Task objective: Once you find the line below that has "index tip: (741, 440)", output it and every line after it exactly, stopping after the line that has "thumb cmc: (55, 56)", with no pictures.

Records to process:
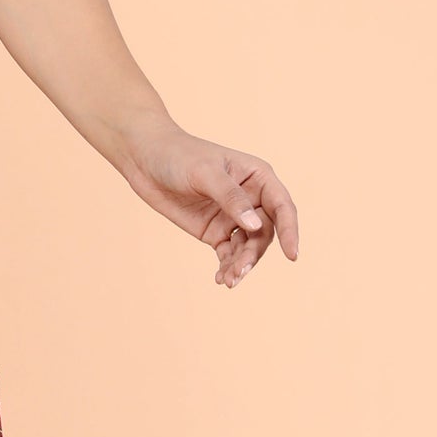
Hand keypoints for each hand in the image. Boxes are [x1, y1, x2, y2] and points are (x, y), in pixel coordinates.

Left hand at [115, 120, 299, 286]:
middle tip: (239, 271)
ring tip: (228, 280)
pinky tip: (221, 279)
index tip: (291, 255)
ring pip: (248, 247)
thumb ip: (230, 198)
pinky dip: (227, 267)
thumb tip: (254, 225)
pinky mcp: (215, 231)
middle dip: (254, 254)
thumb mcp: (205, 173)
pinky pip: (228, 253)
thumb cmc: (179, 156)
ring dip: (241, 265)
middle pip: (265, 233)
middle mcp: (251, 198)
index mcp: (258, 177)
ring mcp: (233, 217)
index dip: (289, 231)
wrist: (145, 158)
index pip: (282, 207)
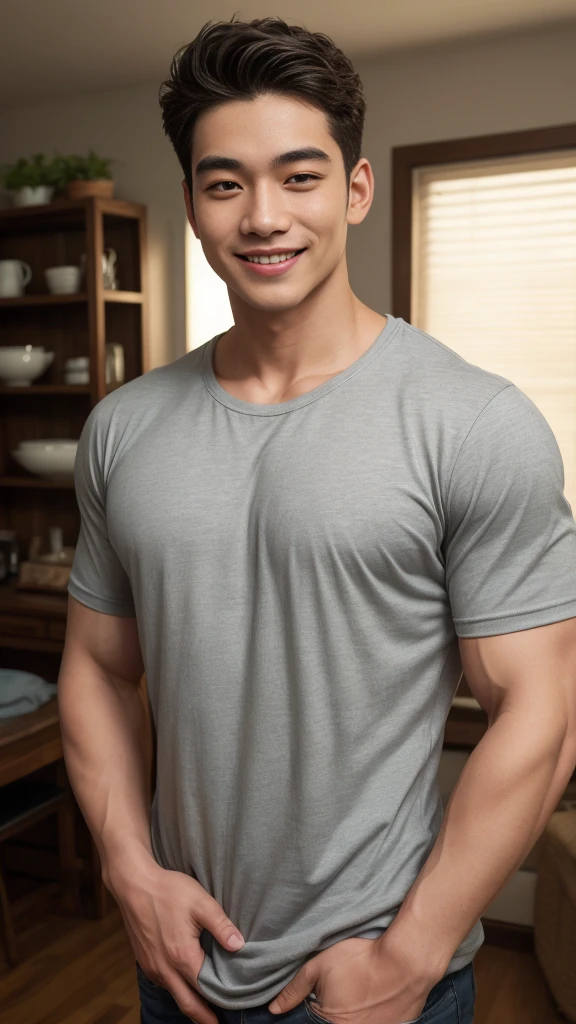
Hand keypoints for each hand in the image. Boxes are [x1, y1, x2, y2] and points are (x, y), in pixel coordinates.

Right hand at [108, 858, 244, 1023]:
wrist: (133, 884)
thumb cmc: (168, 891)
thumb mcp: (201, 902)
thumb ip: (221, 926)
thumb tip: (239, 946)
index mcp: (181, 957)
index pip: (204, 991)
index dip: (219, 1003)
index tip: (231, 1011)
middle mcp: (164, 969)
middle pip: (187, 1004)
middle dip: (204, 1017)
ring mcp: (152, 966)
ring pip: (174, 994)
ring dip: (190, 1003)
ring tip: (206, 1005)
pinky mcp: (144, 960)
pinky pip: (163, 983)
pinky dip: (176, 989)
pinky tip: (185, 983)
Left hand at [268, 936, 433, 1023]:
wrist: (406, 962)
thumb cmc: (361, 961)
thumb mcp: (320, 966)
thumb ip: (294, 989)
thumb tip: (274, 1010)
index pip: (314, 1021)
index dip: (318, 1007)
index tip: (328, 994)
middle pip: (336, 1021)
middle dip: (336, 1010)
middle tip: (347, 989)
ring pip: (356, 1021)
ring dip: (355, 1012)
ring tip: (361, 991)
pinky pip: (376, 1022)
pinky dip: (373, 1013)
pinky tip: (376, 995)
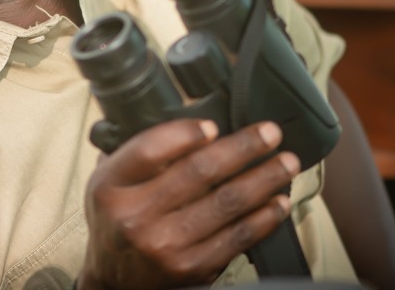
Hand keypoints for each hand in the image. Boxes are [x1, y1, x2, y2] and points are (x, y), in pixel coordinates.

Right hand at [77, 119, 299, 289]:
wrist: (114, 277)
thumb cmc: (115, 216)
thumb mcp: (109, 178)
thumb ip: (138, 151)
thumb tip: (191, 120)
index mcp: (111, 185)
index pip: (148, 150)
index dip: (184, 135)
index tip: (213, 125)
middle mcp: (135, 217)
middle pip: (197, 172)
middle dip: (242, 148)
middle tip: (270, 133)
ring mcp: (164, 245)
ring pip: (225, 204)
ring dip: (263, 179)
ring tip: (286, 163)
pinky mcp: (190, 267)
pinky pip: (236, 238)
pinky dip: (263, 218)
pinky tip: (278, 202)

* * *

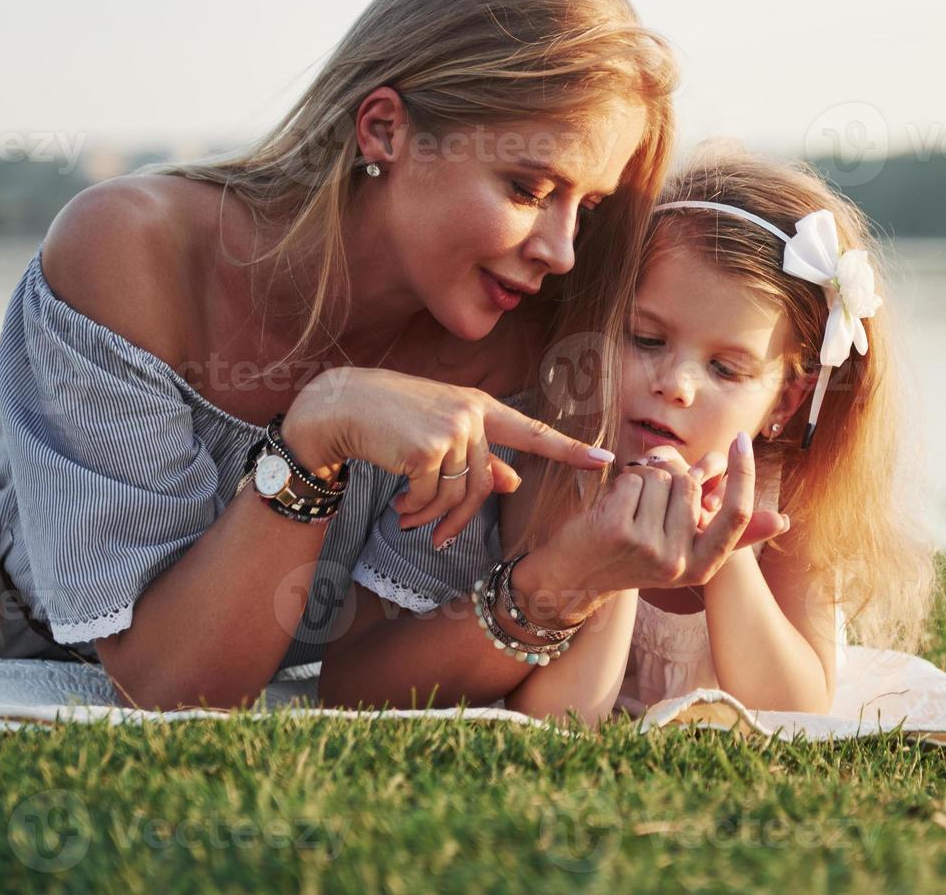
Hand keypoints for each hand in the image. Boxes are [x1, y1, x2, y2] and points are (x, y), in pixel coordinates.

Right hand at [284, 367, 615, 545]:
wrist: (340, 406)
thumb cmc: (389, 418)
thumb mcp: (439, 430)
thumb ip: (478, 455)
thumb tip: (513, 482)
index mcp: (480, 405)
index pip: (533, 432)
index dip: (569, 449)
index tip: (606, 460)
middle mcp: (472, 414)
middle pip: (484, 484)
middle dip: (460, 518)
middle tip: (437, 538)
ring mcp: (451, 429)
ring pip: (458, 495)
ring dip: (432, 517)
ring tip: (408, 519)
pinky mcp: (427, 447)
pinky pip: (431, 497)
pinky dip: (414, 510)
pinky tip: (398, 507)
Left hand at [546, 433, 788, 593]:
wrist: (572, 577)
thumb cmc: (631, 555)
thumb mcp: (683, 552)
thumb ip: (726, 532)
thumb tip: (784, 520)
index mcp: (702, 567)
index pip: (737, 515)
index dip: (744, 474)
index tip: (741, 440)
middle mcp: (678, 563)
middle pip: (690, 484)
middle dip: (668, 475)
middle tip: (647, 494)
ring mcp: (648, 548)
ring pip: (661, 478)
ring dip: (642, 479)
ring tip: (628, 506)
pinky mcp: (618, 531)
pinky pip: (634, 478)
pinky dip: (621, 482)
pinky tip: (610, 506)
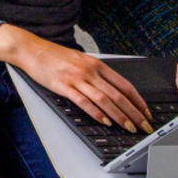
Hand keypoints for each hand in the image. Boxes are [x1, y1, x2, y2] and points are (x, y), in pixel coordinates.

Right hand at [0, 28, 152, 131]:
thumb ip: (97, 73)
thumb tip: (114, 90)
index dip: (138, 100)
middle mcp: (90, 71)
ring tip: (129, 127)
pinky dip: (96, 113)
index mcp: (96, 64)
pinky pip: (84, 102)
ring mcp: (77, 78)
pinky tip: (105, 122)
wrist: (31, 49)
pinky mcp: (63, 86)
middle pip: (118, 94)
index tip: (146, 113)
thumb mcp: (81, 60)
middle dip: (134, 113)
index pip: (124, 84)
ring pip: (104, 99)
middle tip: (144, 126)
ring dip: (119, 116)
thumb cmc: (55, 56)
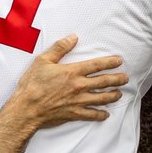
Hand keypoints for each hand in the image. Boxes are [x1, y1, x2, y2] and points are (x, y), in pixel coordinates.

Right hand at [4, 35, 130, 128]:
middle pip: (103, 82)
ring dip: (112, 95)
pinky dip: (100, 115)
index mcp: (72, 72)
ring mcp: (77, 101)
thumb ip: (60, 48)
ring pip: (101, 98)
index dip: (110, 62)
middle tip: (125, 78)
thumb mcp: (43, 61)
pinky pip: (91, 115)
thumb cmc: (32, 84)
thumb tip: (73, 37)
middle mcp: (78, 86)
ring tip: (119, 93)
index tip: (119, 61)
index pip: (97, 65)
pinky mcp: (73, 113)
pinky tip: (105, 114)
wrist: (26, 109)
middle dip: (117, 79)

Exercise answer:
index tip: (741, 440)
middle mcp: (678, 563)
middle pip: (690, 484)
middle dip: (668, 475)
middle tip: (647, 494)
ring mcp: (648, 548)
ring pip: (661, 478)
ring dip: (642, 479)
ring tip: (628, 506)
pinky mcp: (618, 531)
pinky pip: (634, 478)
pinky dip: (621, 482)
pinky tip: (610, 506)
Hand keypoints for each hand in the image. Boxes are [x1, y1, x2, y2] and points are (x, y), in pixel coordinates.

Right hand at [0, 28, 152, 131]:
thumb ip: (97, 73)
thumb tip: (114, 90)
index dip: (138, 100)
middle mcp: (90, 71)
ring tip: (129, 127)
pinky dip: (96, 113)
index mcp: (96, 64)
pinky pip: (84, 102)
ring mcp: (77, 78)
pinky tip: (105, 122)
wrist: (31, 49)
pinky mcp: (63, 86)
middle pip: (118, 94)
index tip: (146, 113)
thumb mcp: (81, 60)
middle dip: (134, 113)
index pip: (124, 84)
ring pip: (104, 99)
middle tip: (144, 126)
ring dip: (119, 116)
thumb cmc: (55, 56)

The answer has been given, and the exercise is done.